(Photo credit: star5112)
Many times, the answer is staring you in the face, but when you include the panic and or stress, its too difficult to see it.
One example of that exemplified by the following short story:
On one occasion, I was doing some work at a Consulting company, managing their email servers when I got a frantic call from the CIO asking why he has not received any email for over an hour. He was livid and even questioning my expertise.
I immediately paid a visit to his office to assess the problem, even as he resumed his tirade. I simply walked over to his computer took a quick glance and moved the mouse to the inbox, clicked it and all his mail was right there. Without saying a single word, I simply turned around and walked out.
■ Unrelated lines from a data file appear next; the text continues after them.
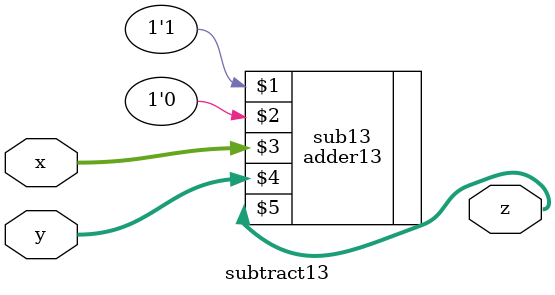
<source format=v>
module subtract13 ( x, y, z) ;
input  [12:0] x, y ;
output [12:0] z ;
	// special 1's comp. subtractor
   adder13 sub13 ( 1'b1, 1'b0, x, y, z, ) ;
endmodule
</source>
Now, that CIO was a generally very friendly, extremely sharp and technically astute. yet the stress of the moment had gotten to him and did not allow him to see the obvious.. right in front of his face. I didn’t feel that the situation required me to say a word, as not to make him feel worse than he already did.
I have a few rules I like to use when addressing an issue.
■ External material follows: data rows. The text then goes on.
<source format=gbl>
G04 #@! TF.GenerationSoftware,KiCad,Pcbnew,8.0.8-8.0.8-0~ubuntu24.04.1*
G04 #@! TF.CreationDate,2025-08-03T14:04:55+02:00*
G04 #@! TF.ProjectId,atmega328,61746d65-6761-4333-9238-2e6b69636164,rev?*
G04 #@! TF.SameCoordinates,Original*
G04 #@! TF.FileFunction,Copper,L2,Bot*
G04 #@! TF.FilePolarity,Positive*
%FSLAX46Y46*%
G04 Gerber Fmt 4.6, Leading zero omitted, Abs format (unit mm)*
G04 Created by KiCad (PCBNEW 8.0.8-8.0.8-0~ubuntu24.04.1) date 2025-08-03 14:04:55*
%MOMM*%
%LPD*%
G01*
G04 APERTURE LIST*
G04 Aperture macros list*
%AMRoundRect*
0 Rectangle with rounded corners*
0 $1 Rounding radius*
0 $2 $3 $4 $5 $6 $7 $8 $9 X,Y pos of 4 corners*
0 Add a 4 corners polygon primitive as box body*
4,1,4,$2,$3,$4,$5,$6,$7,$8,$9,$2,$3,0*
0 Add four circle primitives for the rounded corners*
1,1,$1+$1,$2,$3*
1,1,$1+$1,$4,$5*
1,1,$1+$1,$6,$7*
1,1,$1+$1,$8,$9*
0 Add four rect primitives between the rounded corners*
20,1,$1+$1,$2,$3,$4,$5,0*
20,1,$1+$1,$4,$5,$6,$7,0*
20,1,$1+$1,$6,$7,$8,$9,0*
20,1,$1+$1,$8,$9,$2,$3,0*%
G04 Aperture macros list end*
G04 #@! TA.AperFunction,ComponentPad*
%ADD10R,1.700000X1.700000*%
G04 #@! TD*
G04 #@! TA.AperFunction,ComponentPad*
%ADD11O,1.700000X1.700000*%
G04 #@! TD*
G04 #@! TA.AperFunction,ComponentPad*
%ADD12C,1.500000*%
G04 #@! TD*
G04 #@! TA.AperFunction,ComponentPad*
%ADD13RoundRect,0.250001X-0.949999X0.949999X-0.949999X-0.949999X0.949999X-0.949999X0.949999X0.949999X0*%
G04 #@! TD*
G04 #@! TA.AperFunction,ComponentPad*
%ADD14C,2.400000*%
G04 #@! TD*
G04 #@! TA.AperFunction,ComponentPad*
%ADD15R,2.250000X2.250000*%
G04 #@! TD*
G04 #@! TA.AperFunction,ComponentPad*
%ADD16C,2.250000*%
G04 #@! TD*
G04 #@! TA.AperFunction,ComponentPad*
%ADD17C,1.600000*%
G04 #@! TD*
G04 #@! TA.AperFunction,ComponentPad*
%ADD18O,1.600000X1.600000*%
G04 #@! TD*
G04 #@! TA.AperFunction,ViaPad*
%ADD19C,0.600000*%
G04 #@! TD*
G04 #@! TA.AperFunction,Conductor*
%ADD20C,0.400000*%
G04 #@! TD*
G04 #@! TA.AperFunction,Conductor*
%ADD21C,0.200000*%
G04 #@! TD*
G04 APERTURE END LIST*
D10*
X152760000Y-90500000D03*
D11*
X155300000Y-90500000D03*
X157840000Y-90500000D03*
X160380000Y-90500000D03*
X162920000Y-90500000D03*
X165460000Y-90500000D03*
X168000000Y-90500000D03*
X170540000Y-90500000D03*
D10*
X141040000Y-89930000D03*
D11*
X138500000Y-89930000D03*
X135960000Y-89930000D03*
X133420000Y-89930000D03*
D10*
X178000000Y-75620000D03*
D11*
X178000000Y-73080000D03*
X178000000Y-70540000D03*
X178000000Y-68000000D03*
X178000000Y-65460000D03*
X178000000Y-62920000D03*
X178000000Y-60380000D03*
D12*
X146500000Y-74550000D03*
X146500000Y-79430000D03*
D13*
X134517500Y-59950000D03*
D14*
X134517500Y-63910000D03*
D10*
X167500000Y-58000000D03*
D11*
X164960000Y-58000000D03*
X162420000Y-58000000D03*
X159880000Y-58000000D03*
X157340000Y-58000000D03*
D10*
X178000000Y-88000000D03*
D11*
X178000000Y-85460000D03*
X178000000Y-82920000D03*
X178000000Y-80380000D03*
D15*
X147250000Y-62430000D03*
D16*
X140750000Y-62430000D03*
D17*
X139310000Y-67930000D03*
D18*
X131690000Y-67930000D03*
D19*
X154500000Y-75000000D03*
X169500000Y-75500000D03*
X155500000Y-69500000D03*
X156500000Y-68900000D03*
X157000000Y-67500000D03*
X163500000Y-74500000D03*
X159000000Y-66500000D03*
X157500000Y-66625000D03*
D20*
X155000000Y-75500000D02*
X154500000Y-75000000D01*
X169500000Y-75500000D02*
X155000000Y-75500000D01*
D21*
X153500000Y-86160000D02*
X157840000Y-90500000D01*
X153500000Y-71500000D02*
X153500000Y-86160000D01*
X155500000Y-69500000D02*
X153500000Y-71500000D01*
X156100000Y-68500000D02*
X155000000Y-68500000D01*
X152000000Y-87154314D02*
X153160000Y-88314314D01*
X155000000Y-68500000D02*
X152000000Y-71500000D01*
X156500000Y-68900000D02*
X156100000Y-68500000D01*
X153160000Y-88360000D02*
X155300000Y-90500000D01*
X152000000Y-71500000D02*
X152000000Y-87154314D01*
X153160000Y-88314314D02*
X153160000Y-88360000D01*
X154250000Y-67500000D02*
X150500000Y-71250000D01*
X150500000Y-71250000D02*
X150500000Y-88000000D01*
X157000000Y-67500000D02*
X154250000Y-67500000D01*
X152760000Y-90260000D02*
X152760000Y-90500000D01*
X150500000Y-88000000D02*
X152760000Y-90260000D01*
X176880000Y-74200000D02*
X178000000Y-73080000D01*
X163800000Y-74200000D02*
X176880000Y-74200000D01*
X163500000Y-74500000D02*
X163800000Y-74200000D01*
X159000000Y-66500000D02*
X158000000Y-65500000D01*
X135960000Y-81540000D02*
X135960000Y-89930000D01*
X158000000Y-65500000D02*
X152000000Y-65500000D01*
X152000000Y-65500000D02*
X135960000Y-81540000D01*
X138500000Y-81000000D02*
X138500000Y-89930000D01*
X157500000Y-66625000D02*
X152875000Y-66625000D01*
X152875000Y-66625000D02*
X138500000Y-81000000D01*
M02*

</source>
Many of these methods can be applied to issues of all kinds and not just those of a technical nature.
What is the issue or challenge? Do you fully grasp it or do you have a peripheral view of it? The answer is to try and isolate what is the real issue. Don’t start guessing the solution before you have isolated it. You may brainstorm, have some hints, or have run into this issue before, but that will not definitively indicate that the same solution applies in this situation.
How will you isolate? First you will need to understand how the entity (technical challenge or personal problem) you are working on actually works. If you don’t understand the inner workings of it, resolving the problem will be very difficult. So if we don’t fully understand something how do we gain sufficient knowledge to resolve it? Ask Questions! (I’ll get into this one in another post!)
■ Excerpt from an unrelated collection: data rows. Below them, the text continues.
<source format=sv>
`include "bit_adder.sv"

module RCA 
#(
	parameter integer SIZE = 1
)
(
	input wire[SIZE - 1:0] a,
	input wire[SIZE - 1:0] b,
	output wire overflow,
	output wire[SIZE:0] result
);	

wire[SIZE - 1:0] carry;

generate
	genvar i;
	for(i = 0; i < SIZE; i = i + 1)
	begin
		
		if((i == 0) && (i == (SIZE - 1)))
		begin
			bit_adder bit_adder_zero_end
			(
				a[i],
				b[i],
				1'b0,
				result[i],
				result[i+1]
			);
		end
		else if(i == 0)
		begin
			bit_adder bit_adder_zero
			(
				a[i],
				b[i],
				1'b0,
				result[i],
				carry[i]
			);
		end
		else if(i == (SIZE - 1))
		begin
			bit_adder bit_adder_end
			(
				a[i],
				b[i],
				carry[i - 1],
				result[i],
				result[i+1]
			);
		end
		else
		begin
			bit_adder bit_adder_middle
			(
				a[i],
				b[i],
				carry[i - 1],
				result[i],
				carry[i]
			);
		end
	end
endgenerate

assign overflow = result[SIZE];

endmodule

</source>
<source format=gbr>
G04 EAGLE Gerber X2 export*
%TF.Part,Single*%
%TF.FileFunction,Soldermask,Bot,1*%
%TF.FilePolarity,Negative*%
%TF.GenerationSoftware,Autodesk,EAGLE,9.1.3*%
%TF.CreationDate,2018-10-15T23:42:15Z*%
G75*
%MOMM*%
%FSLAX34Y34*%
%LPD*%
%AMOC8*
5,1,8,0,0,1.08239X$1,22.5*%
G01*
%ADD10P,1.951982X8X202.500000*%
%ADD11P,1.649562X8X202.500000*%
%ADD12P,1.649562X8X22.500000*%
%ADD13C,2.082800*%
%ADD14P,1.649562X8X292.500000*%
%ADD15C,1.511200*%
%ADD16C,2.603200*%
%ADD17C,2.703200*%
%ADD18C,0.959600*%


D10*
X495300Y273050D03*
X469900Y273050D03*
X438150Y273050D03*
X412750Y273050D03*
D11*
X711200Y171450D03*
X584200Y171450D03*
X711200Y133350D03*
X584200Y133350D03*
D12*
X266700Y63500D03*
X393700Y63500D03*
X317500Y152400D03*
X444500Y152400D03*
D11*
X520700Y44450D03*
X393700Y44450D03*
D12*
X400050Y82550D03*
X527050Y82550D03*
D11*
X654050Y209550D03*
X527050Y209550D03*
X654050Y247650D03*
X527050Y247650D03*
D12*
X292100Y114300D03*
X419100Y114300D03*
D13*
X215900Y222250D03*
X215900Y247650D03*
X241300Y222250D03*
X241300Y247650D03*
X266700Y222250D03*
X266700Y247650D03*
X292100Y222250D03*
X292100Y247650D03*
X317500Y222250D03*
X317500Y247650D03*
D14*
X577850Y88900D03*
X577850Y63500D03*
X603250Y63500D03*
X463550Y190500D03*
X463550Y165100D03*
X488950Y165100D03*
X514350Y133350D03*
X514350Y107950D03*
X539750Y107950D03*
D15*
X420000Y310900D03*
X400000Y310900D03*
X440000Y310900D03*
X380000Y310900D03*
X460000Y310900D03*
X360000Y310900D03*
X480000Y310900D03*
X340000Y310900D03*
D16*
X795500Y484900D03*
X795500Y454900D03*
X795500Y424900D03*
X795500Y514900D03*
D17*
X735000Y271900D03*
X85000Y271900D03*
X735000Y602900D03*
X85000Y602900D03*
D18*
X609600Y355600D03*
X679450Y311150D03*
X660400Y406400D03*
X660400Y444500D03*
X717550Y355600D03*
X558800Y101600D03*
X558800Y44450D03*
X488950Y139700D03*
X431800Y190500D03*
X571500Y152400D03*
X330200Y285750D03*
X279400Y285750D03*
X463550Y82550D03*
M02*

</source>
Once you have an understanding of the issue, start with the basics. I have found that people tend to jump to conclusions that are far fetched instead of the basics. I am sure we have all heard the saying,
“when all else fails, go back to basics”
Well, I ask, why wait till all else fails, lets start with that! See if the solution is simple, and extremely basic… ie..is your computer plugged in? perhaps that’s why it isn’t turning on.. Did you say something insulting to someone.. maybe that’s why they are mad?
You get the idea.. maybe the computer is 10 years old and its slow.. just maybe because your program is a new one and your computer is very old…. basics..
Maybe your internet connection is slow because your office is still using a 14.4k modem to connect to the internet, and you have 30 people in an office using a single dial-up connection, or using DSL internet with 5Mbs for all 30 users
Start at what I like to call the top.. you know at the cloud level. No, not the internet cloud, about what I call the 50,000 foot level view. Try to grasp the larger picture and begin eliminating the things that definitively don’t fit as part of the problem.. like the basics and begin narrowing in on the issue by diving in. As you eliminate more and more, you will zero in on the problem.
But most important of all…
This is the one thing that escapes many people. Just because the instructions say to do something one way, does not Automatically mean that it must be applied literally. When your GPS Navigation in the car says to drive 2 miles ahead, does that mean you shouldn’t stop for lights and people… or anything else in your way?
Use logic! If you have 30 people in your office and they are all using the internet, for work, listening to music and or playing games and your internet speed is 5MBps.. Guess what… its going to be slow!
If your computer is really old and your programs are brand new… and you paid $300 for it at the time… guess what, its going to be slow…
If you said something stupid, or did something stupid, odds are… someone is going to be mad at you!
Not all issues are simple. I have spent about 8 weeks in a conference room with about 15 very intelligent people in their fields of expertise to try and figure out the problem. (It actually turned out to be an issue that no one in the room was the absolute expert on and was actually a software bug!)
No, they are not all simple, but lets start with the basics people. Don’t take things for granted and don’t assume ANYTHING.. you know what happens then..
Use these tips to tackle most technical challenges.